* **PAGE EXTRACT**:
[Start of section]

"Le Gay Paree", we are not

So, the Tour de France came through York this past weekend, the second of three English stages this time around (of which two in Yorkshire). And because I'm sorry that I've been delayed in posting (travelling, among other things, to Aberdeen for a French conference--what?), that's what we're going to talk about for lack of more substantive material!

You see, York got really into this, especially once England wasn't in the World Cup any more. Bunting everywhere. Yellow bikes everywhere. And more strangely, French flags everywhere. OK, I get it--but what I found really funny was the following attempt to "Frenchify" one of our local streets, St. Leonard's Place, thusly:


Yep, that's a copy of a Parisian street sign (which I will readily admit are a lot classier than the British black-and-white, let alone the American). Not that the entirety of the Tour takes place in Paris, either, but ok, whatever. What's hilarious here is the precise execution.

Firstly, "boulevard"? What? Actually this street might be as close as we get in York (it's actually as close as we get to London, really, never mind that the building so decorated is abandoned), but this street just ain't it. It curves, for a start, and that's exactly what the boulevards were not meant to do when Paris was being reinvented in the nineteenth century. Also, it's like maybe 200 yards long, tops. One hundred? Not to mention that "place" would be entirely legit French--heck, that's where we borrowed it from. But hey, whatever.

[End of section]

* **DATA SUPPLIED**:
[Start of section]

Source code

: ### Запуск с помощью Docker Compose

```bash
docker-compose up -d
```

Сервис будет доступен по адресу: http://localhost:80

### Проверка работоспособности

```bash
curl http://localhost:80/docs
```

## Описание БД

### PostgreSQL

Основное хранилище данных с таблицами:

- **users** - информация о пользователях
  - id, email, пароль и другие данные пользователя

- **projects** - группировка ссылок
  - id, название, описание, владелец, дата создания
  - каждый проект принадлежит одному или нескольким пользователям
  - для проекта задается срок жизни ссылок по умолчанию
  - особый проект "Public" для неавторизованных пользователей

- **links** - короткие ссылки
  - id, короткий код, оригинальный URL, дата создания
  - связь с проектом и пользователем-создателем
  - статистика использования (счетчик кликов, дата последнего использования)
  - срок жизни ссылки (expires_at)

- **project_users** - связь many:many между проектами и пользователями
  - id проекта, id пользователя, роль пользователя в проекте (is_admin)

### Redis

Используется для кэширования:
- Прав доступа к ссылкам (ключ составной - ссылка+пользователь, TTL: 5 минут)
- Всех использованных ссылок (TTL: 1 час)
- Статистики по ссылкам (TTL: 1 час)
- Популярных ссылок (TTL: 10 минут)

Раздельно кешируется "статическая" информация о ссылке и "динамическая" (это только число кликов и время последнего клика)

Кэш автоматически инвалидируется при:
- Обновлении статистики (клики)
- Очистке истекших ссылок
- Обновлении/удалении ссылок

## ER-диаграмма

[End of section]

* **TASKS**:
1. In the blog post about the Tour de France in York, translate this sentence into Spanish: "It curves, for a start, and that's exactly what the boulevards were not meant to do when Paris was being reinvented in the nineteenth century."
2. According to the blog post about the Tour de France in York, which local street was given a copy of a Parisian street sign?
3. Continue the blog post about the Tour de France in York from its last sentence.

* **LIST OF ANSWERS**:
1. Para empezar, es curva, y eso es precisamente lo que los bulevares no debían hacer cuando París se estaba reinventando en el siglo XIX.

2. St. Leonard's Place.

3.
Weirder: Second arrondissement? This makes sense in Paris, and I suppose you have to find something to fill in the little circle-y bit, but we don't have those here. Why second? If anything, since the street is in the formerly-Roman-fortress bit of York, it should be the first arrondissement (the civilian town across the river was clearly second-rate at the time). My best guess is that it's because we're the second stage on the Tour? Otherwise, someone must have got out the random number generator, or maybe just really liked that bit of Paris a lot. I don't know.

Finally, my favorite things about Parisian street signs are that they teach you a bit about history. Take, for example, the following (entirely coincidentally from the actual deuxième arrondissement):

Source: http://blog.groupon.fr/2013/05/31/mon-quartier-prefere-etienne-marcel/

Whenever a street is named after a person (as well as events, perhaps places, etc.), the sign itself tells you more. Marcel, we can see, was prévôt des marchands in the fourteenth century--although this only hints at his role in the uprising of the capital in 1358-9 (seriously, look it up, it's crazy stuff). You get to know a starting-point, get to place them in time, ground yourself in history. So cool.

Which brings us back to the "Boulevard St Leonard". 1944-2014? This is not what those numbers do.

A quick search reveals what I had immediately suspected--St. Leonard did not, in fact, die just this year! (For the record, the fact that the medieval hospice of St. Leonard is just around the corner is a good clue). In fact, he was a 6th-century saint from France. "m. v 559" would be appropriate text for the sign in York. But instead, we get the end of WWII, and today. Did they even know what the numbers usually mean?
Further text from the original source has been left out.